In this old video I made before I started PedalsAndEffects, I sampled a single note in my Digitech PDS 20/20, manipulated it in the delay part of the pedal to give it an ascending/descending loop then put that signal into the Micro Synthesizer. All of the Micro Synth’s slider functions work as they should which makes it easy to hear some of what this pedal is capable of doing. I think my bass sounds like a synthesizer.
One of the coolest parts of the vintage Micro Synthesizer is the input control on the bottom of the pedal that you can access via a small screwdriver.
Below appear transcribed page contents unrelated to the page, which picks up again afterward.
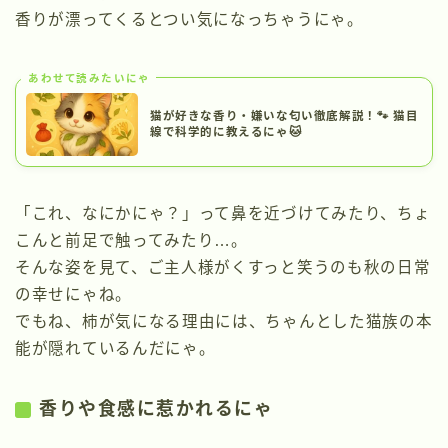
香りが漂ってくるとつい気になっちゃうにゃ。
あわせて読みたいにゃ
猫が好きな香り・嫌いな匂い徹底解説！🐾 猫目
線で科学的に教えるにゃ🐱
「これ、なにかにゃ？」って鼻を近づけてみたり、ちょ
こんと前足で触ってみたり…。
そんな姿を見て、ご主人様がくすっと笑うのも秋の日常
の幸せにゃね。
でもね、柿が気になる理由には、ちゃんとした猫族の本
能が隠れているんだにゃ。
香
りや食感に惹かれるにゃ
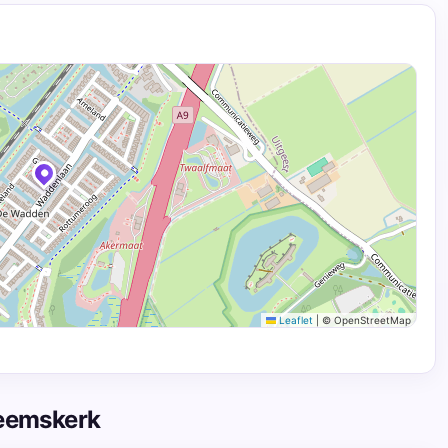
Leaflet
|
© OpenStreetMap
Heemskerk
This allows you to crank the input to really get the pedal to react over the top.
Although it wasn’t my intention to call out Electro- Harmonix on the quality of their new Micro Synthesizers versus their vintage ones, I did recently compare my vintage pedal to their new Micro Synth and there was virtually no comparison. I might as well have been comparing a real vintage Micro Synthesizer to a bad clone copy. I scratch my head every time I pick up a new Electro-Harmonix pedal and notice the weak construction; the reissues also don’t hold a candle to the vintage ones when it comes to sound. I still believe in Electro-Harmonix’s design team’s ability to come up with interesting pedals like the Ravish Sitar, but even that pedal has gone down on me on tour and in the studio.
Until there is an overhaul at Electro-Harmonix, I’ll continue to favor their older pedals. Sometimes, new doesn’t always mean better.